第33章
  “你将我给你的帕子给陆秉行用。”萧宁煜吐出这句话,带着浓浓的怨气。
  奚尧这才仔细去看自己手中那块帕子,只见帕子最底下用金丝绣着个“垣”字,萧宁煜的小字。
  手里的帕子突然就变得烫手起来,一松,掉在地上。
  萧宁煜的脸更黑了,“奚尧!”
  奚尧只得又捡起来,手忙脚乱地拍拍帕子上的灰,赶紧递给萧宁煜,“还你便是,谁稀罕。

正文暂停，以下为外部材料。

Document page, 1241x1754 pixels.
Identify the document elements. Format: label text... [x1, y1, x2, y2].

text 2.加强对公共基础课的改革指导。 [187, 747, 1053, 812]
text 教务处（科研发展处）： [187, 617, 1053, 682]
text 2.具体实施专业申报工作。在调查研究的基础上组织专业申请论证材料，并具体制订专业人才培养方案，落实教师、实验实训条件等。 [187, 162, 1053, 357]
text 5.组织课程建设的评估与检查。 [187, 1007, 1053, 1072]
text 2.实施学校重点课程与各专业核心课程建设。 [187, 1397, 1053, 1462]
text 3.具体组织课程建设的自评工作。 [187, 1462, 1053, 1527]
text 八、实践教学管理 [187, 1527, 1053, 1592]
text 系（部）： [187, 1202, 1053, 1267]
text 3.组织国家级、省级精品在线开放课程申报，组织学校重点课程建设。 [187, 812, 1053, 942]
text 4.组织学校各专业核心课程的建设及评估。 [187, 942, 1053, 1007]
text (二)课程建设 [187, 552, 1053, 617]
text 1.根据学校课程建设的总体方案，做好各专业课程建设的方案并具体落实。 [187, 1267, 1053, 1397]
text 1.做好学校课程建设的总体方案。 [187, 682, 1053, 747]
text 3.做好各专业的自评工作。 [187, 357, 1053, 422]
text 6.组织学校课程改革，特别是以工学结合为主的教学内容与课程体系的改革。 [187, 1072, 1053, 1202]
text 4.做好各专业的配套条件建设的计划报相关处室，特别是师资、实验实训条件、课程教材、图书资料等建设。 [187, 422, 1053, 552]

”
  萧宁煜根本不接。
  奚尧直接往他怀里塞,却被萧宁煜趁机抓住了手腕。
  “你做什么!松开!”奚尧的眼睛都瞪圆了,“萧宁煜!”
  这声音有些大了,前头上楼梯的卫显转过头来,愣愣地看着他二人,“你们这是……要打架?”
  听到打架二字,陆秉行也跟着转过头来,就看见站在楼梯脚的、面色皆不善的二人,身子离得近,一人还抓着另一人的手腕,一副推不开就要打起来的样子。
  这可使不得。
  陆秉行和卫显跑下去,一人拉一个将两人扯开,劝诫二人要以和为贵。
  被卫显扯开的萧宁煜一脸烦躁,看到陆秉行抓着奚尧的胳膊,更是脸色沉得如锅底,不知道是先撂倒陆秉行更快,还是先将奚尧扯过来更快。
  就连上了楼,二人的座位也被特意隔开,面对面交叉坐着,以免再起摩擦。
  事实证明摩擦是无可避免的,因为萧宁煜太能挑刺。
  奚尧少喝一口茶,都要意有所指地说上二句,说是不是这里茶不好,嫌他招待不周等等。
  别说是奚尧听得无言,卫显都看不过眼了,很无奈地瞟向萧宁煜,“你怎么今天事事儿的?哪那么多事?奚将军也是脾气好才能忍住没打你,换旁人早揍你千百回了。”
  萧宁煜在心底冷笑,心想他揍得还少么?
  他面上倒装腔作势地道,“孤可没有。不过是随意说两句,奚将军别往心里去。”
  可话里话外的虚伪劲是个人都能听出来,他自己也压根没想遮掩。
  卫显看了都觉得古怪,心想这二人什么时候关系差成这样了?上回去凤灵山的时候都还好好的,莫不是因为替他换了块玉?
  “那块玉奚将军可收到了?”卫显念起此事,正好问了一嘴奚尧。
  奚尧面色稍稍缓和些,点头,“收到了,多谢卫公子。”
  “害,举手之劳罢了,哪至于奚将军言谢?”卫显冲奚尧端起茶杯,很豪迈地道,“同将军这几番相处,在我卫显心里,已将您视为我的半个友人,自然不必言谢。”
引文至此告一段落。